In March, the Belgian DPA found that a municipality was entitled to send emails to data subjects who had registered their email addresses for a campaign as volunteers to help distribute filtering face masks. The DPA found that the data controller had only used the data provided (i.e. the email address) for a valid purpose – i.e. the campaign in question. The DPA found that the processing was in the public interest, given the nature of the campaign in question, especially as the data subjects had themselves provided the data in question.
Security Must Be Seen to be Believed – Irish DPC fines Meta
The Irish DPC fined Meta Platforms (formally Facebook Ireland Limited) EUR 17m for failing to have in place appropriate technical and organisational measures which would enable it readily to demonstrate the security measures that it implemented in practice to protect EU users’ data, in the context of twelve personal data breaches at issue. There does not appear to have been a question as to whether Meta actually had the security in place during the relevant time period, but the issue was that it was unable to adequately prove that it had such.
This was a decision of the Irish DPC but because there was a cross-border element to the processing, the DPC added every other EU supervisory authority across every Member State as co-decision-makers, and so, after a consensus was reached with all the EU supervisory authorities, the DPC’s decision represents the collective view of every EU supervisory authority.
The DPC has also published a statistical report on the handling of cross-border complaints under GDPR’s One-Stop-Shop (‘OSS’), which can be found here. The OSS allows multinational companies engaging with cross-border processing within the EU to deal with a single lead supervisory authority for most of their processing activities.
UK ICO Makes Example of Predatory Marketers
The ICO has fined five companies a total of £405,000 for making over 750,000 unwanted marketing calls to older and vulnerable individuals. The ICO started its investigation on the back of complaints from the public and information from partner organisations such as Action Fraud, Trading Standard, Which? and the call blocker provider trueCall.
The Information Commissioner, John Edwards, said
‘This is unacceptable and clearly exploitative.

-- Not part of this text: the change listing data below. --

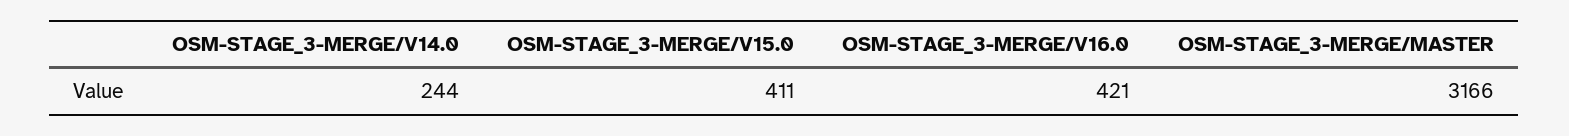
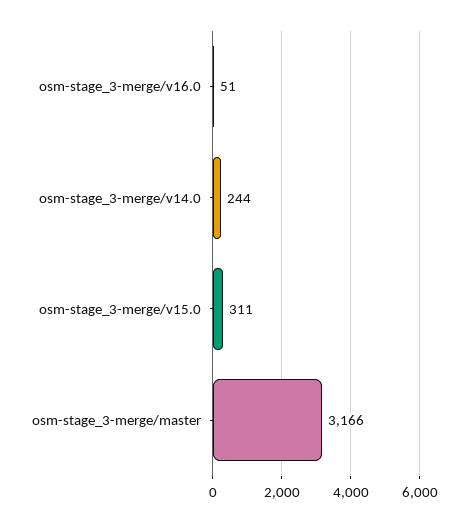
  {
    "OSM-STAGE_3-MERGE/V14.0": 244,
-   "OSM-STAGE_3-MERGE/V15.0": 411,
+   "OSM-STAGE_3-MERGE/V15.0": 311,
-   "OSM-STAGE_3-MERGE/V16.0": 421,
+   "OSM-STAGE_3-MERGE/V16.0": 51,
    "OSM-STAGE_3-MERGE/MASTER": 3166
  }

It is only right that we take tough and prompt action to punish those companies responsible using our full powers. Companies making similar nuisance calls and causing harm to people can expect a strong response from my office. I encourage anyone who is being pestered by other rogue operators, or knows a family member or friend who is, to report them to the ICO and we will step in to protect the public from these invasive calls.’
EU and US Agree Data Transfer Regime in Principle
Since the decision in Schrems in July 2020, which struck down the EU-US Privacy Shield, there has been considerable legal uncertainty for cloud services operating on a transatlantic basis. However, this could potentially be at an end, with the EU announcing reaching an agreement in principle with the US for transatlantic data flows. It is not clear how the two parties managed to bridge the gap between two very differently oriented systems. This means that little can be taken from the EU announcement until the full detail is presented. According to the European Commission press release:
‘The new Framework marks an unprecedented commitment on the U.S. side to implement reforms that will strengthen the privacy and civil liberties protections applicable to U.S. signals intelligence activities.’
The key principles of the Trans-Atlantic Data Privacy Framework can be found here.
Mr. Schrems appears to be already planning a challenge to the new regime as he does not feel that the US will change its domestic approach to data. He tweeted: ‘Seems we do another Privacy Shield especially in one respect: Politics over law and fundamental rights’ and ‘This failed twice before. What we heard is another ‘patchwork’ approach but no substantial reform on the US side. Let’s wait for a text but my bet is it will fail again.’
German Supreme Court comments balances data subjects’ rights against informants’
The German Supreme Court (BGH) refused to compel a landlord to provide the name of the neighbour who complained about a tenant’s use of their flat, causing strong odours and vermin in the stairwell. The BGH stated that the rights of the data subject had to be balanced against the rights of the informant. However, the BGH noted that if the allegation was incorrect, it could not be assumed that the rights of the informant would be impaired by the landlord answering the information request. In that case it would be necessary for the data subject to receive the information to assert possible rights against the informant. The BGH said that the interest in secrecy of the informant must regularly take second place to the interest to access the information, if the informant has provided incorrect information on the personal data of the data subject, whether deliberately or recklessly.
Dutch Court of Appeal upholds professional confidentially obligations
The Court of Appeal of The Hague found that a law firm could restrict the information provided to data subjects in order to comply with professional obligations of confidentiality. The professional confidentiality obligations under Dutch law are set out in the Dutch Lawyer’s Act. This is a legislative measure that serves one of the objectives of Art. 23(1)(i) of the GDPR. The Court of first instance (with which the Court of Appeal agreed) stated that ‘compliance with the obligation of secrecy by the legal profession is a basic condition for the functioning of the rule of law’. Therefore the data subject’s right of access can be restricted under Art. 23 of the GDPR, as such is necessary is to respect the principles of necessity, proportionality, and subsidiarity.